Citons un exemple d’approximation : sur un plateau de C dans l’air consacré à « l’affaire », notre Barbier glaireux nous soumet à son débit verbeux insupportable, pour affirmer péremptoire qu’il n’y a jamais eu de scandale comparable, « même Panama » ajoute-t-il ! Pas possible ? Le scandale de Panama est au contraire un modèle sur plusieurs chapitres. Ce n’était pas un député mais cent qui se firent « chéquards ». Et Clémenceau sévèrement compromis dans ce bazar à fric, se mit en retraite de la politique pour revenir dix ans après. La République n’est pas très regardante. Cahuzac a raison de vouloir rester à son siège …

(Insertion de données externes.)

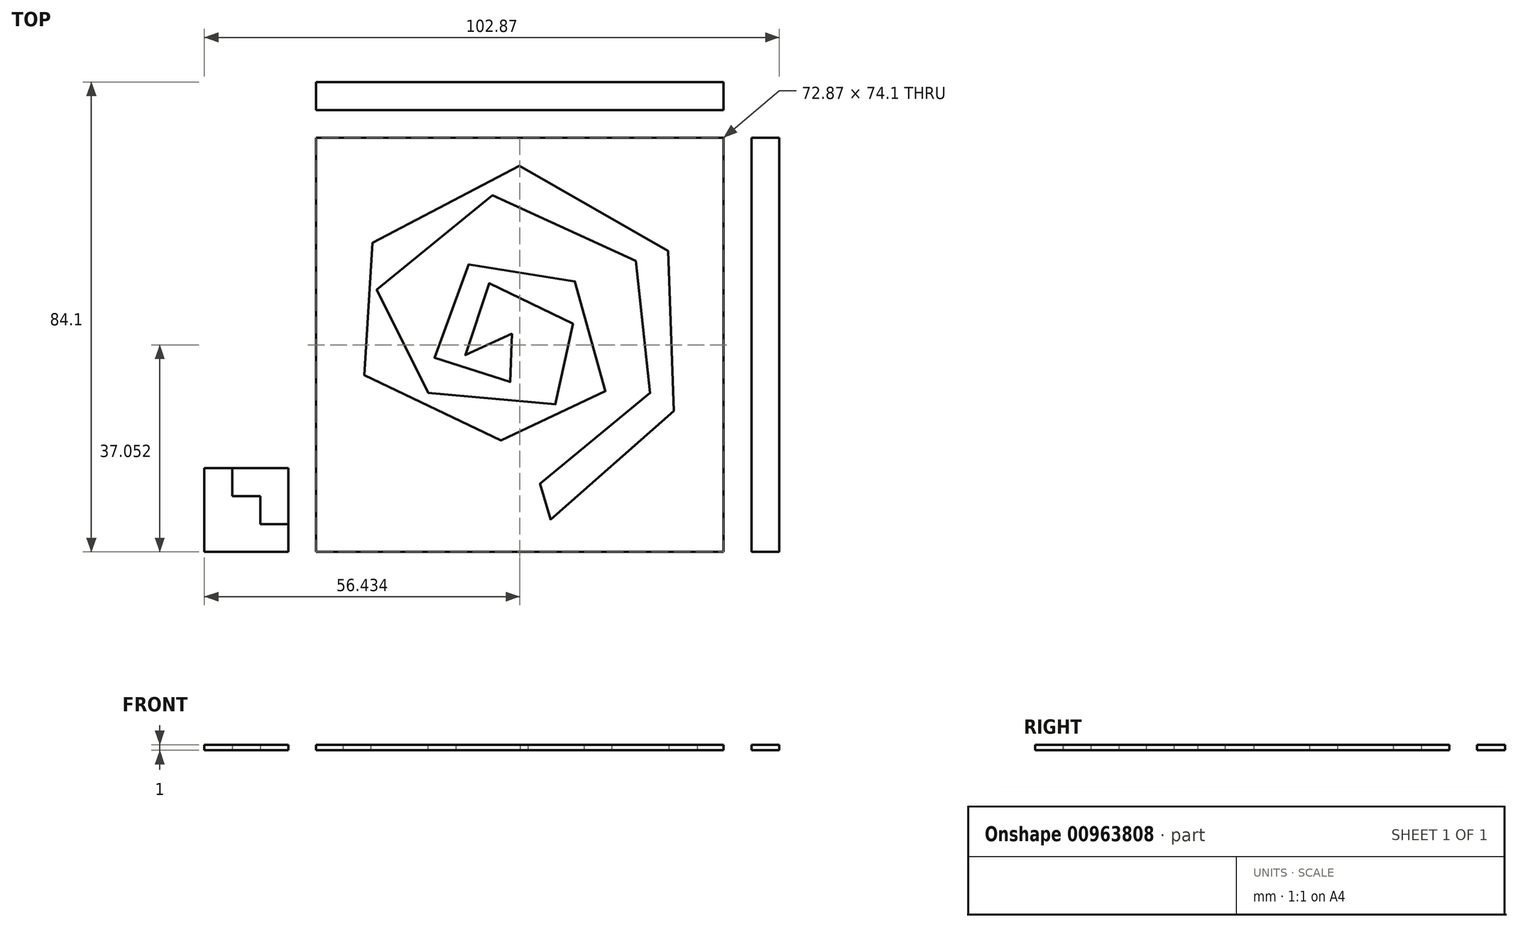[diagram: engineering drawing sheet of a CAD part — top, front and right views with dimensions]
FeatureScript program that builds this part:
annotation { "Feature Type Name" : "Feature", "Feature Type Description" : "" }
export const myFeature = defineFeature(function(context is Context, id is Id, definition is map)
    precondition{}
    {
        {
            var Q0;
            Q0=qCreatedBy(makeId("Top.planeOp"),FACE);
            var sketch = newSketch(context, id + "F0", { "sketchPlane" : qUnion([Q0])});
            skLineSegment(sketch, "E0.bottom", {"start": v(47.87, 35) * mm, "end": v(42.87, 35) * mm});
            skLineSegment(sketch, "E0.top", {"start": v(47.87, -39.1) * mm, "end": v(42.87, -39.1) * mm});
            skLineSegment(sketch, "E0.left", {"start": v(47.87, 35) * mm, "end": v(47.87, -39.1) * mm});
            skLineSegment(sketch, "E0.right", {"start": v(42.87, 35) * mm, "end": v(42.87, -39.1) * mm});
            skLineSegment(sketch, "E1.bottom", {"start": v(-35, 35) * mm, "end": v(37.87, 35) * mm});
            skLineSegment(sketch, "E1.top", {"start": v(-35, -39.1) * mm, "end": v(37.87, -39.1) * mm});
            skLineSegment(sketch, "E1.left", {"start": v(-35, 35) * mm, "end": v(-35, -39.1) * mm});
            skLineSegment(sketch, "E1.right", {"start": v(37.87, 35) * mm, "end": v(37.87, -39.1) * mm});
            skFitSpline(sketch, "E2", {"points": [v(0, 0) * mm, v(-5, -5) * mm, v(-10, 0) * mm, v(0, 10) * mm, v(12.87, -4.1) * mm, v(2.87, -14.1) * mm, v(-25, 0) * mm, v(0, 25) * mm, v(27.87, -4.1) * mm, v(2.87, -29.1) * mm, v(2.87, -34.1) * mm, v(32.87, -4.1) * mm, v(0, 30) * mm, v(-30, 0) * mm, v(2.87, -19.1) * mm, v(17.87, -4.1) * mm, v(0, 15) * mm, v(-15, 0) * mm, v(-5, -10) * mm, v(2.87, -4.1) * mm, v(0, 0) * mm]});
            skLineSegment(sketch, "E3", {"start": v(32.87, -4.1) * mm, "end": v(27.87, -4.1) * mm, "construction": true});
            skLineSegment(sketch, "E4", {"start": v(2.87, -34.1) * mm, "end": v(2.87, -29.1) * mm, "construction": true});
            skLineSegment(sketch, "E5", {"start": v(0, 30) * mm, "end": v(0, 25) * mm, "construction": true});
            skLineSegment(sketch, "E6", {"start": v(-25, 0) * mm, "end": v(-30, 0) * mm, "construction": true});
            skLineSegment(sketch, "E7", {"start": v(2.87, -14.1) * mm, "end": v(2.87, -19.1) * mm, "construction": true});
            skLineSegment(sketch, "E8", {"start": v(2.87, -4.1) * mm, "end": v(0, 0) * mm, "construction": true});
            skLineSegment(sketch, "E9", {"start": v(-5, -5) * mm, "end": v(-5, -10) * mm, "construction": true});
            skLineSegment(sketch, "E10", {"start": v(-10, 0) * mm, "end": v(-15, 0) * mm, "construction": true});
            skLineSegment(sketch, "E11", {"start": v(0, 15) * mm, "end": v(0, 10) * mm, "construction": true});
            skLineSegment(sketch, "E12", {"start": v(12.87, -4.1) * mm, "end": v(17.87, -4.1) * mm, "construction": true});
            skLineSegment(sketch, "E13", {"start": v(0, 0) * mm, "end": v(-10, 0) * mm, "construction": true});
            skLineSegment(sketch, "E14", {"start": v(-15, 0) * mm, "end": v(-25, 0) * mm, "construction": true});
            skLineSegment(sketch, "E15", {"start": v(17.87, -4.1) * mm, "end": v(27.87, -4.1) * mm, "construction": true});
            skLineSegment(sketch, "E16", {"start": v(0, 0) * mm, "end": v(0, 10) * mm, "construction": true});
            skLineSegment(sketch, "E17", {"start": v(0, 15) * mm, "end": v(0, 25) * mm, "construction": true});
            skLineSegment(sketch, "E18", {"start": v(2.87, -19.1) * mm, "end": v(2.87, -29.1) * mm, "construction": true});
            skLineSegment(sketch, "E19", {"start": v(2.87, -4.1) * mm, "end": v(12.87, -4.1) * mm, "construction": true});
            skLineSegment(sketch, "E20", {"start": v(2.87, -4.1) * mm, "end": v(2.87, -14.1) * mm, "construction": true});
            skLineSegment(sketch, "E21", {"start": v(-5, -5) * mm, "end": v(-5, 0) * mm, "construction": true});
            skLineSegment(sketch, "E22", {"start": v(-55, -24.1) * mm, "end": v(-50, -24.1) * mm});
            skLineSegment(sketch, "E23", {"start": v(-50, -24.1) * mm, "end": v(-45, -24.1) * mm});
            skLineSegment(sketch, "E24", {"start": v(-40, -24.1) * mm, "end": v(-45, -24.1) * mm});
            skLineSegment(sketch, "E25", {"start": v(-40, -24.1) * mm, "end": v(-40, -29.1) * mm});
            skLineSegment(sketch, "E26", {"start": v(-40, -29.1) * mm, "end": v(-40, -34.1) * mm});
            skLineSegment(sketch, "E27", {"start": v(-40, -34.1) * mm, "end": v(-40, -39.1) * mm});
            skLineSegment(sketch, "E28", {"start": v(-40, -39.1) * mm, "end": v(-45, -39.1) * mm});
            skLineSegment(sketch, "E29", {"start": v(-45, -39.1) * mm, "end": v(-50, -39.1) * mm});
            skLineSegment(sketch, "E30", {"start": v(-50, -39.1) * mm, "end": v(-55, -39.1) * mm});
            skLineSegment(sketch, "E31", {"start": v(-55, -39.1) * mm, "end": v(-55, -34.1) * mm});
            skLineSegment(sketch, "E32", {"start": v(-55, -34.1) * mm, "end": v(-55, -29.1) * mm});
            skLineSegment(sketch, "E33", {"start": v(-55, -29.1) * mm, "end": v(-55, -24.1) * mm});
            skLineSegment(sketch, "E34", {"start": v(-50, -24.1) * mm, "end": v(-50, -29.1) * mm});
            skLineSegment(sketch, "E35", {"start": v(-50, -29.1) * mm, "end": v(-45, -29.1) * mm});
            skLineSegment(sketch, "E36", {"start": v(-45, -29.1) * mm, "end": v(-45, -34.1) * mm});
            skLineSegment(sketch, "E37", {"start": v(-45, -34.1) * mm, "end": v(-40, -34.1) * mm});
            skLineSegment(sketch, "E38", {"start": v(-30, 0) * mm, "end": v(-35, 0) * mm, "construction": true});
            skLineSegment(sketch, "E39", {"start": v(0, 30) * mm, "end": v(0, 35) * mm, "construction": true});
            skLineSegment(sketch, "E40", {"start": v(2.87, -34.1) * mm, "end": v(2.87, -39.1) * mm, "construction": true});
            skLineSegment(sketch, "E41", {"start": v(32.87, -4.1) * mm, "end": v(37.87, -4.1) * mm, "construction": true});
            skLineSegment(sketch, "E42.bottom", {"start": v(-35, 45) * mm, "end": v(37.87, 45) * mm});
            skLineSegment(sketch, "E42.top", {"start": v(-35, 40) * mm, "end": v(37.87, 40) * mm});
            skLineSegment(sketch, "E42.left", {"start": v(-35, 45) * mm, "end": v(-35, 40) * mm});
            skLineSegment(sketch, "E42.right", {"start": v(37.87, 45) * mm, "end": v(37.87, 40) * mm});
            skLineSegment(sketch, "E43", {"start": v(37.87, 40) * mm, "end": v(37.87, 35) * mm, "construction": true});
            skLineSegment(sketch, "E44", {"start": v(37.87, 35) * mm, "end": v(42.87, 35) * mm, "construction": true});
            skLineSegment(sketch, "E45", {"start": v(-40, -39.1) * mm, "end": v(-35, -39.1) * mm, "construction": true});
            skSolve(sketch);
        }
        {
            var Q0;
            Q0=makeQuery(id+"F0.imprint","IMPRINT",FACE,{"disambiguationData":[TD([[makeQuery(id+"F0.imprint","IMPRINT",EDGE,{"derivedFrom":sQuery(id+"F0.wireOp",EDGE,"E2")}),1.0]])]});
            var Q1;
            Q1=makeQuery(id+"F0.imprint","IMPRINT",FACE,{"disambiguationData":[TD([[makeQuery(id+"F0.imprint","IMPRINT",EDGE,{"derivedFrom":sQuery(id+"F0.wireOp",EDGE,"E42.bottom")}),-1.0]])]});
            var Q2;
            Q2=makeQuery(id+"F0.imprint","IMPRINT",FACE,{"disambiguationData":[TD([[makeQuery(id+"F0.imprint","IMPRINT",EDGE,{"derivedFrom":sQuery(id+"F0.wireOp",EDGE,"E0.bottom")}),1.0]])]});
            var Q3;
            Q3=makeQuery(id+"F0.imprint","IMPRINT",FACE,{"disambiguationData":[TD([[makeQuery(id+"F0.imprint","IMPRINT",EDGE,{"derivedFrom":sQuery(id+"F0.wireOp",EDGE,"E22")}),-1.0]])]});
            extrude(context, id + "F1", {"entities" : qUnion([Q0, Q1, Q2, Q3]), "depth" : 1 * mm, "offsetDistance" : 25 * mm});
        }
        {
            var Q0;
            Q0=makeQuery(id+"F0.imprint","IMPRINT",FACE,{"disambiguationData":[TD([[makeQuery(id+"F0.imprint","IMPRINT",EDGE,{"derivedFrom":sQuery(id+"F0.wireOp",EDGE,"E1.bottom")}),-1.0]])]});
            var Q1;
            Q1=makeQuery(id+"F0.imprint","IMPRINT",FACE,{"disambiguationData":[TD([[makeQuery(id+"F0.imprint","IMPRINT",EDGE,{"derivedFrom":sQuery(id+"F0.wireOp",EDGE,"E23")}),-1.0]])]});
            extrude(context, id + "F2", {"entities" : qUnion([Q0, Q1]), "depth" : 1 * mm, "offsetDistance" : 25 * mm});
        }
    });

Donc tout le monde aura vu en ce jour du 10 Avril 2013, qu’en moins de temps qu’il n’en faut pour que le bon peuple réalise le degré de pourriture où est tombée notre caste de professionnels de la chose publique, ce désastre a été particulièrement bien contrôlé par le système, et quasiment « oublié ». Avec quelques enfumages de base. Une information chasse l’autre, mais cela fut l’occasion de collectionner quelques perles de journaleux et autres écrivassiers.
Sans faire de classement je retiens néanmoins celle ci à couper le souffle: sur le plateau de C dans l’air, hier soir, Yves Tréard (connu Le Fig) propose que la seule solution facile à mettre en œuvre , et incontestable, serait de faire une loi sévère sur le parjure. Réaction de ce très épais, suffisant et verbeux meneur de débat, un certain Calvi : « pas possible, ce n’est pas dans l’esprit français » !!!
En somme notre grand connaisseur de l’esprit français estime que doit être laissée ouverte l’option de pouvoir mentir effrontément à une représentation nationale, ou à un tribunal.
Il est vrai qu’à la différence des Etats Unis nos représentants imbibés de cette fameuse laïcité à la française-que-le-monde-entier-nous-envie, ne jurent pas sur la Bible.